# Modifying 25 Cerumen Impaction.



## MCotton83 (Mar 10, 2009)

Our office is trying to find out the correct way to code an Ear Lavage in the office.  My thoughts are to 25 modify the E/M because the Ear Lavage is a separate procedure, is this incorrect?


Please help
Thank You
Melissa-


----------



## RebeccaWoodward* (Mar 10, 2009)

Typically, an ear lavage is inclusive to the office visit.  When my phyisicians have questions about this...I always print them a copy of the AMA guidelines (already on another thread from this site)

https://www.aapc.com/MemberArea/forums/showthread.php?p=24392


----------



## MCotton83 (Mar 10, 2009)

I understand, i may not have explained it as well as i am confused. 

if a pt comes in to our Urgent Care for ear pain, then the 69210 was done w/ an RX given would we add the 25 mod to the E/M?


----------



## RebeccaWoodward* (Mar 10, 2009)

Gotcha...In that case, Yes.  Modifier 25 goes on the E/M.


----------



## Coding82 (Mar 10, 2009)

what if a RX was not given?


----------



## RebeccaWoodward* (Mar 10, 2009)

Ok...let me back up.

If the physician removes impacted cerumen with instrumentation, you can report 69210 for the service. If the physician/NPP removes the cerumen with lavages or other solutions, personally, I wouldn't report 69210.

“Impacted” definition: For coding purposes: "impacted” cerumen is “packed tightly in the outer ear, so much so that the external ear canal is blocked. The ear wax is hard and possibly crusted"

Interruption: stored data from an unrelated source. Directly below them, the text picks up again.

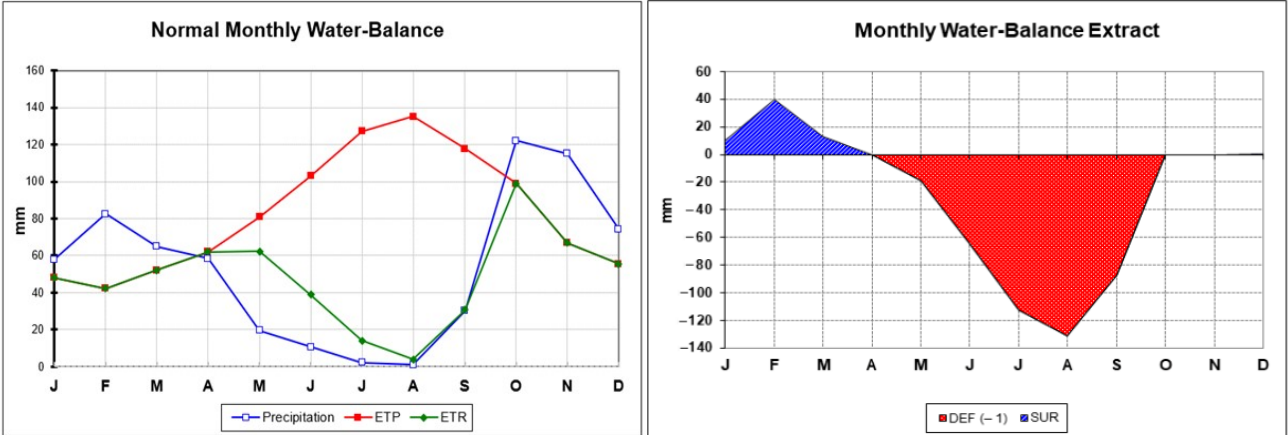
Figure 5. Calculation of water balance in the agrosystem of QV, including on the left monthly accumulate precipitation (blue line), Evapotranspiration potential (ETP, red line), and Real Evapotranspiration (ETR), and on the right monthly field hydric balance (blue diagram area) and soil water capacity (red diagram area).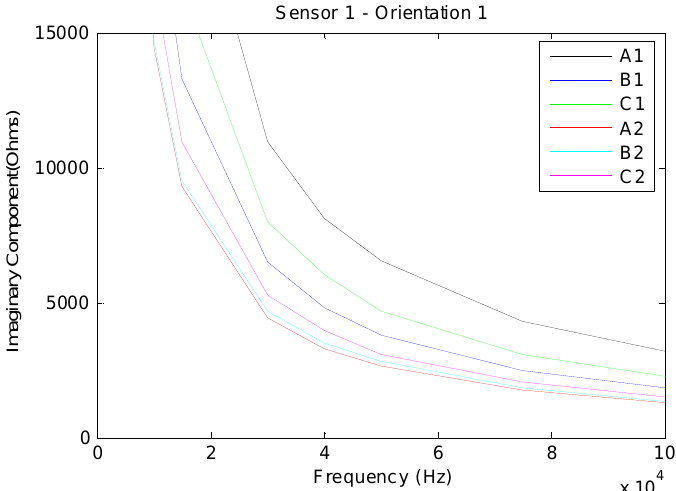
Figure 36. Sensor 1 characteristics for pork belly samples at orientation 1.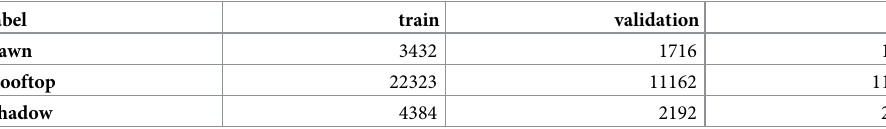
Table 2. Splits of train, test, and validation samples for Urban dataset.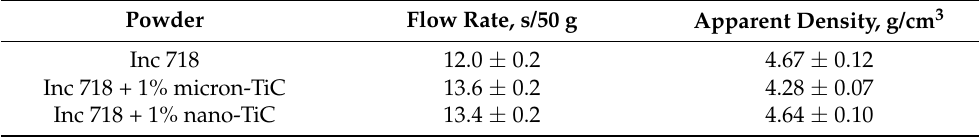
Table 2. Technological properties of the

As far as billing an E&M visit in addition to removal of impacted cerumen, visits by the same physician on the same day as a minor surgery or endoscopy are included in the payment for the procedure, unless a *significant, separately identifiable service is also performed*.  With that being said, I personally don't feel that a RX is the winning factor that determines billing 69210 and an E/M.  If there is a *significant, separately identifiable service* performed in addition to 69210 and documentation supports both, you have a billable claim.


----------